I imagine the rating system will also have the same pitfalls as on Amazon or Yelp. It will be a bit harder to sneak in the fake ratings, but subjectivity will remain. Even a perfectly good solution might not satisfy the customer for some reason and a simple misunderstanding (“I said to take care of her, not to take care of her!”) could lead to unflattering rating.
Since the fixers will have to rely on the member’s honor to get paid, I asked in the webcast if there will be any measure to prevent the abuse and was told a similar rating system for the members is in the works.
As such platforms grow in popularity, I wonder if we will experience a “brain drain” from other places? Could SCN be left with the “dear gurus” crowd and no actual gurus?
The Member is clearly the king on this website (this was highlighted in the ASUG webcast) and it seems like the right approach. After all, without the paying customers such enterprises are doomed.
The members who see ERPfixers as a potential complete replacement for in-house SAP support might be disappointed. At minimum, they’ll need to identify a module for the request. And the request itself would need to be somewhat intelligent to allow solving it as quickly is possible (on ERPfixers time is literally money).

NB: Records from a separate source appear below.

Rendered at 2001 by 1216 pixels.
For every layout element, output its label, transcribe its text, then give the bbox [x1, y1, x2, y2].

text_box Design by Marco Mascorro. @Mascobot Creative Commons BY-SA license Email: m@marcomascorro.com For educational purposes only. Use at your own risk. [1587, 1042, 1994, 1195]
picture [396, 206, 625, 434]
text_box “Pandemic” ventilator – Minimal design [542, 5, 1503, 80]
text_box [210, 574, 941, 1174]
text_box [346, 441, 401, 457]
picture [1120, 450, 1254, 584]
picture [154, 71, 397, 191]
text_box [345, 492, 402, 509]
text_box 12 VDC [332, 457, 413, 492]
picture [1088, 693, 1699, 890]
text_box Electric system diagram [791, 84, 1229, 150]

Giving someone an SAP assignment is not the same as hiring help to pick up your dry cleaning. Usually you know quite well where the dry cleaner is and how your clothes are supposed to look. But it’s not always the case with the SAP issues. To understand whether the solution you are offered is actually a good one, either you need to have some level of expertise in house or have to trust the fixer completely. And such relationship takes time to build.

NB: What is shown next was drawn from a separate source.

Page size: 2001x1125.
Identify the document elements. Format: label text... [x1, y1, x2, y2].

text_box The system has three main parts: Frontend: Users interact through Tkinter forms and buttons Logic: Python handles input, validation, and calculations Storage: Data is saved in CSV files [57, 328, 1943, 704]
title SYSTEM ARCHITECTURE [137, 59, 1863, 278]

The members also would need to be careful what they wish for. If SCN was a medical forum, there would be no shortage of the questions on how to cut off your own limb. And, unfortunately, no shortage of the answers with multiple options to do so and even a side discussion on whether a spoon or a fork would be a better tool. Only if you are lucky someone would point out that a mosquito bite is not necessarily a valid medical reason for amputation.
The idea of profiting from connecting the SAP customers with the consultants online is not new. Similar attempts have been made before but never really took off, to my knowledge. ERPfixers certainly made the right move partnering with ASUG to add some panache to their offering.
If all the brouhaha about the shared economy turns out to be true then no doubt this endeavor will be closely watched. If it’s successful, then soon more “dangerous babies” will be born all over the world. And I wonder if in a few years the history will repeat itself and ERPfixers will be put out of business by their offshore equivalents. That would be quite ironic…
Disclaimer: the author is not affiliated with ERPfixers. This blog is the author’s personal opinion based on the information provided in the ASUG webcast or publicly available online. It may not represent the opinion of my employer or ASUG.